(PHILADELPHIA) -- Jennifer Riordan, a bank executive, community leader and mother of two, died Tuesday when her Southwest Airlines flight blew an engine in midair and its debris smashed a cabin window.
Riordan of Albuquerque, New Mexico, was among 144 passengers and five crew members on board when the Boeing 737 suffered an engine failure some 20 minutes after takeoff from New York’s LaGuardia International Airport, while en route to Dallas Love Field Airport, according to authorities.
Two passengers managed to pull Riordan back inside when she was partially sucked out of the shattered window, according to witnesses. She was given CPR while the pilot was forced to make an emergency landing at Philadelphia International Airport.
Riordan was transported to a nearby hospital where she later died, though officials did not immediately confirm a cause of death. She leaves behind a husband, Michael Riordan, as well as two children.

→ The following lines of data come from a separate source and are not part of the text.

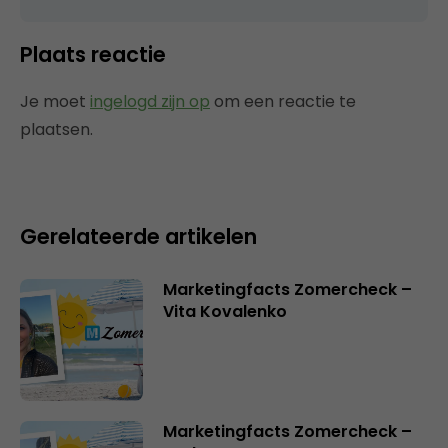
Plaats reactie
Je moet
ingelogd zijn op
om een reactie te
plaatsen.
Gerelateerde artikelen
Marketingfacts Zomercheck –
Vita Kovalenko
Marketingfacts Zomercheck –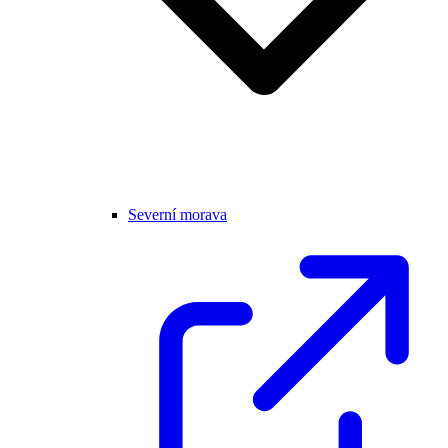
Severní morava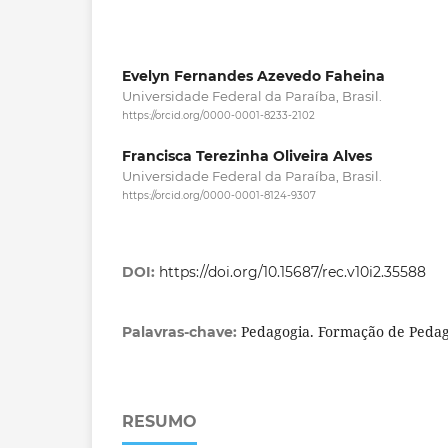
Evelyn Fernandes Azevedo Faheina
Universidade Federal da Paraíba, Brasil.
https://orcid.org/0000-0001-8233-2102
Francisca Terezinha Oliveira Alves
Universidade Federal da Paraíba, Brasil.
https://orcid.org/0000-0001-8124-9307
DOI:
https://doi.org/10.15687/rec.v10i2.35588
Pedagogia. Formação de Pedag
Palavras-chave:
RESUMO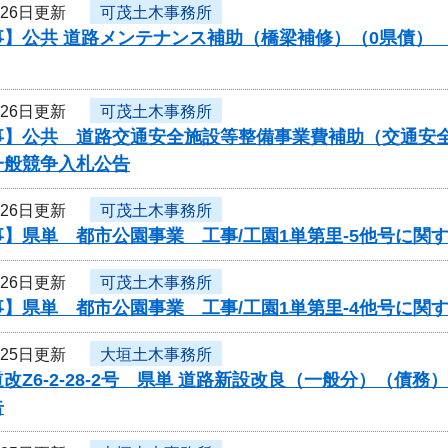
月26日更新
可茂土木事務所
】公共 道路メンテナンス補助（橋梁補修）（0県債） 工
月26日更新
可茂土木事務所
】公共 道路交通安全施設等整備事業費補助（交通安全対
一般競争入札公告
月26日更新
可茂土木事務所
】県単 都市公園事業 工事/工園1単第里-5他号に関
月26日更新
可茂土木事務所
】県単 都市公園事業 工事/工園1単第里-4他号に関
月25日更新
大垣土木事務所
改Z6-2-28-2号 県単 道路新設改良（一般分）（債
告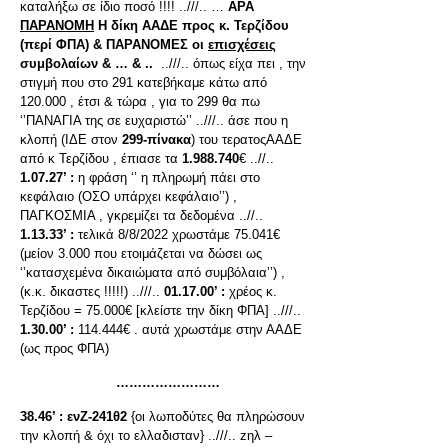
καταλήξω σε ίδιο ποσό !!!! ..///.. …
ΑΡΑ
ΠΑΡΑΝΟΜΗ
Η δίκη ΑΑΔΕ προς κ. Τερζίδου
(περί ΦΠΑ) & ΠΑΡΑΝΟΜΕΣ οι
επισχέσεις
συμβολαίων & … & ..
..///.. όπως είχα πει , την
στιγμή που στο 291 κατεβήκαμε κάτω από
120.000 , έτσι & τώρα , για το 299 θα πω
‘’ΠΑΝΑΓΙΑ της σε ευχαριστώ’’ ..///.. άσε που η
κλοπή (ΙΔΕ στον
299-πίνακα
) του τερατοςΑΑΔΕ
από κ Τερζίδου , έπιασε τα
1.988.740
€ ..//..
1.07.27’ :
η φράση ‘’ η πληρωμή πάει στο
κεφάλαιο (ΟΣΟ υπάρχει κεφάλαιο’’) ,
ΠΑΓΚΟΣΜΙΑ , γκρεμίζει τα δεδομένα ..//..
1.13.33’ :
τελικά 8/8/2022 χρωστάμε 75.041€
(μείον 3.000 που ετοιμάζεται να δώσει ως
‘’κατασχεμένα δικαιώματα από συμβόλαια’’) ,
(κ.κ. δικαστες !!!!!) ..///..
01.17.00’ :
χρέος κ.
Τερζίδου = 75.000€ [κλείστε την δίκη ΦΠΑ] ..///..
1.30.00’ :
114.444€ . αυτά χρωστάμε στην ΑΑΔΕ
(ως προς ΦΠΑ)
……………………
38.46’ :
ενΖ-241θ2
{οι λωποδύτες θα πληρώσουν
την κλοπή & όχι το ελλαδισταν} ..///.. zηλ –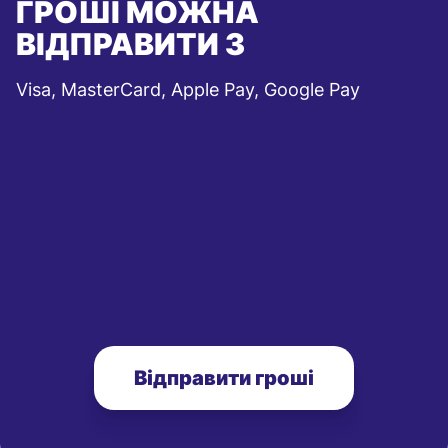
ГРОШІ МОЖНА
ВІДПРАВИТИ З
Visa, MasterCard, Apple Pay, Google Pay
Відправити гроші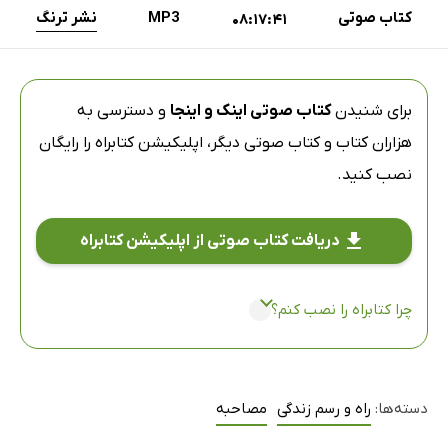
کتاب صوتی
MP3
نشر ترنگ
08:17:41
برای شنیدن
کتاب صوتی اینک و اینجا
و دسترسی به
هزاران کتاب و کتاب صوتی دیگر،
اپلیکیشن کتابراه
را رایگان
نصب کنید.
دریافت کتاب صوتی از اپلیکیشن کتابراه
چرا کتابراه را نصب کنم؟
دسته‌ها:
راه و رسم زندگی
مصاحبه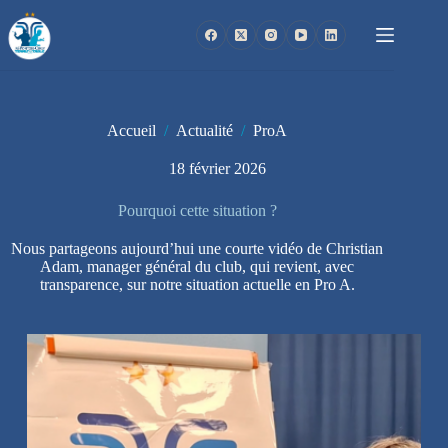
Passer
au
contenu
Accueil
/
Actualité
/
ProA
18 février 2026
Pourquoi cette situation ?
Nous partageons aujourd’hui une courte vidéo de Christian
Adam, manager général du club, qui revient, avec
transparence, sur notre situation actuelle en Pro A.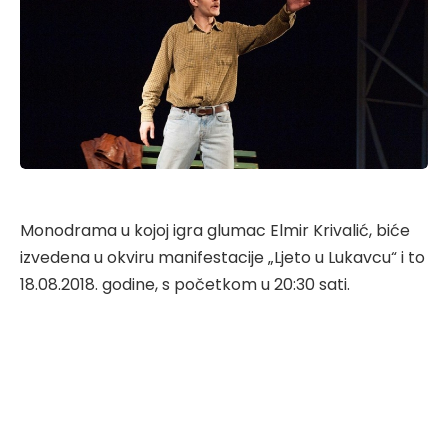
Monodrama u kojoj igra glumac Elmir Krivalić, biće
izvedena u okviru manifestacije „Ljeto u Lukavcu“ i to
18.08.2018. godine, s početkom u 20:30 sati.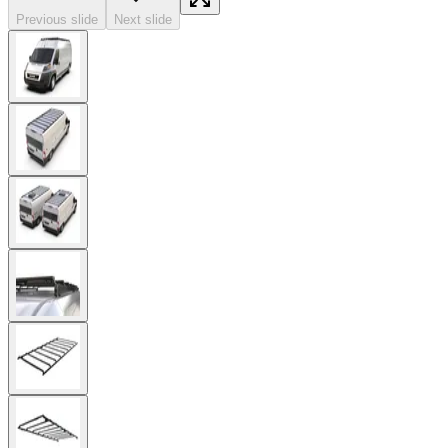
Previous slide
Next slide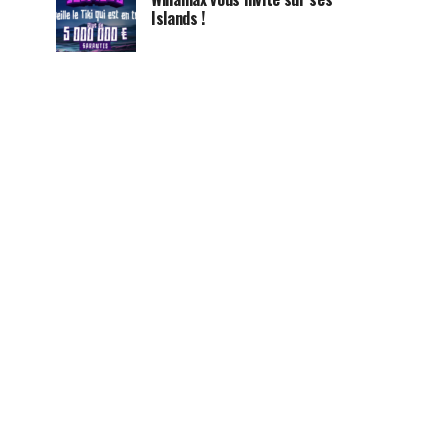
Islands !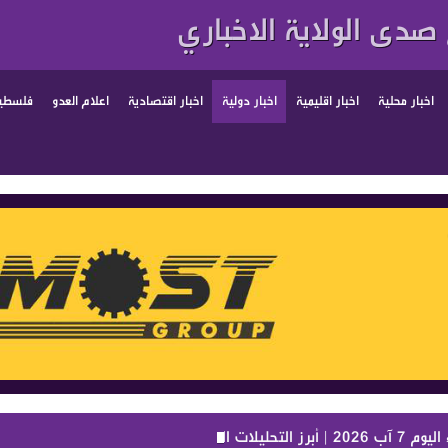
صدى الولاية الاخباري
اخبار محلية
اخبار اقليمية
اخبار دولية
اخبار اقتصادية
اعلام العدو
فلسطين
بنانية والإقليمية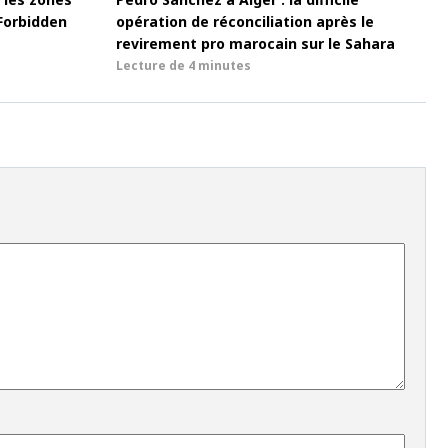
Forbidden
opération de réconciliation après le
revirement pro marocain sur le Sahara
Lecture de
4 minutes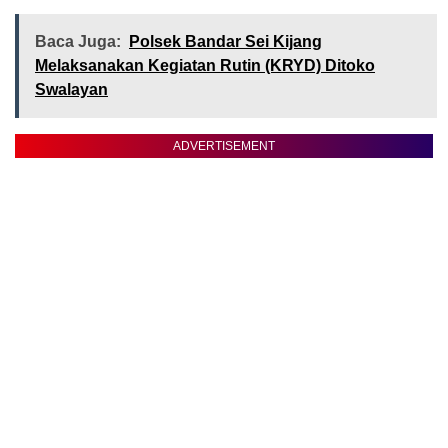
Baca Juga:
Polsek Bandar Sei Kijang
Melaksanakan Kegiatan Rutin (KRYD) Ditoko
Swalayan
ADVERTISEMENT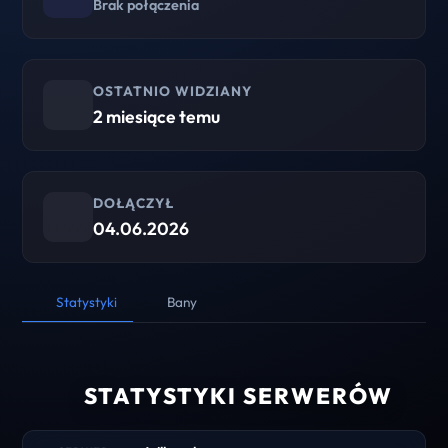
Brak połączenia
OSTATNIO WIDZIANY
2 miesiące temu
DOŁĄCZYŁ
04.06.2026
Statystyki
Bany
STATYSTYKI SERWERÓW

“Jennifer Riordan has passed away as a result of previously reported events on Southwest Airlines flight No. 1380,” her family said in a statement. “Jennifer’s vibrancy, passion and love infused our community and reached across our country. Her impact on everything and everyone she touched can never be fully measured. But foremost, she is the bedrock of our family. She and Mike wrote a love story unlike any other. Her beauty and love is evident through her children.”
In addition to being a wife and mother, Riordan was vice president of community relations at Wells Fargo in Albuquerque, where she was "loved and respected," according to a company statement.
"The Wells Fargo family is saddened to learn of the death of our friend and colleague Jennifer Riordan – a community relations leader in Albuquerque, New Mexico. She was a well-known leader who was loved and respected," according to the statement.
After graduating from the University of New Mexico, Riordan worked in media relations and marketing at the school’s Health Sciences Center, according to colleagues.
"Jennifer was an amazing community leader, team member, wife and mother," Paul Roth, chancellor for University of New Mexico’s Health Sciences Center, said in a statement posted to Facebook. “Her passion for our community, our students and our future was unwavering. We are committed to carrying on her work to ensure quality education and career opportunities to New Mexico’s youth."
Riordan became a key member of the Albuquerque community through her "leadership and philanthropic efforts," Mayor Tim Keller.
"Albuquerque lost a thoughtful leader who has long been part of the fabric of our community," Keller said in a statement posted on social media. "This is a tremendous and tragic loss for Jennifer’s family and many others throughout our city. Her leadership and philanthropic efforts made this a better place every day and she will be terribly missed."
The National Transportation Safety Board and the Federal Aviation Administration are investigating Tuesday's incident. Boeing said it is providing technical help to the investigation, with which Southwest Airlines is cooperating.